Sem um milésimo da fama de todos esses citados, vale conferir Tatanaguê, belíssimo álbum lançado em 2017 por Theo de Barros, violonista do lendário Quarteto Novo.
E outros dois membros do seminal grupo voltaram em 2017: o percussionista Aírto Moreira (com o álbum Aluê) e o indefectível Hermeto Pascoal (o CD duplo No Mundo dos Sons), ambos pelo selo Sesc.
Rock persona non grata
Impossível não citar a apresentação de Paul McCartney em Salvador em outubro último, tranquilamente o mais importante, impactante e emocionante show internacional já ocorrido nesta província.

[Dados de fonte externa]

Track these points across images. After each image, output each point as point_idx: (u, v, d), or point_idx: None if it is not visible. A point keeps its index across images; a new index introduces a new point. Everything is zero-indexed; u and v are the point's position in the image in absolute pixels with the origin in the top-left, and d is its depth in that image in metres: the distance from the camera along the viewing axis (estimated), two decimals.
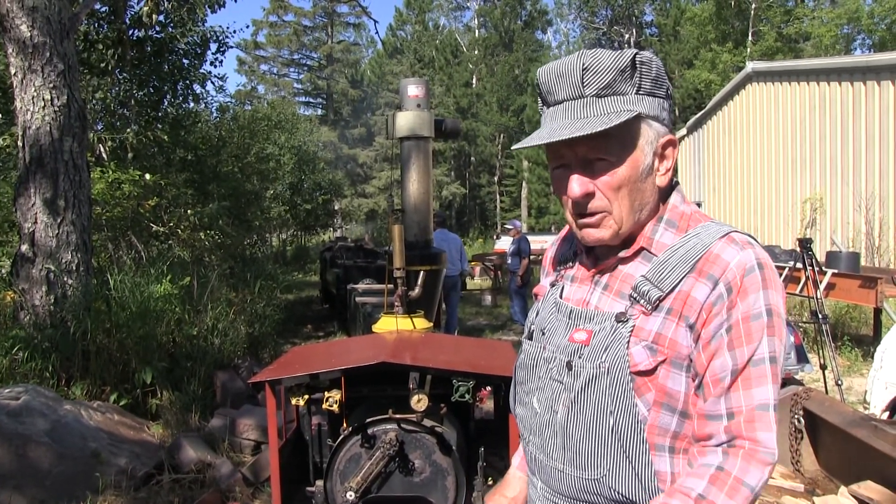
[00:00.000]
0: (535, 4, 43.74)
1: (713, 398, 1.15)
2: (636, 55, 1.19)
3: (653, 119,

Em termos gerais, enquanto o rock continua praticamente persona non grata na grande mídia (excetuando-se medalhões, claro), é preciso dizer que no underground ele segue firme e forte – no Brasil menos, mundo afora bem mais.
Entre os grandes lançamentos do ano, Chuck, o testamento do pioneiro Chuck Berry, lançado três meses depois de sua morte em março, é presença certa entre os melhores.
Outros grandes lançamentos foram Is This the Life We Really Want?, de Roger Waters (em outubro na Arena Fonte Nova), Villains, do Queens of the Stone Age, Machine Messiah, do Sepultura, Colors, do Beck, Rough Times, dos alemães do Kadavar, Gargoyle, do Mark Lanegan Band, Emperor Of Sand, do Mastodon, Every Country's Sun, do Mogwai, Orc, do Oh Sees, In Spades, do The Afghan Whigs, Sky is Mine, do The Duke Spirit, V, do The Horrors, Spitting Image, do The Strypes e A Deeper Understanding, do The War on Drugs.
Voltas importantes fizeram as bandas inglesas The Jesus And Mary Chain (com Damage And Joy) e Ride (com Weather Diaries).
O ex-Smiths Morrissey marcou presença com Low in High School e o U2 fechou o ano, com Songs of Experience.
Mas se você está com raiva mesmo, Pussycat, de Juliana Hatfield, é O Disco de 2017.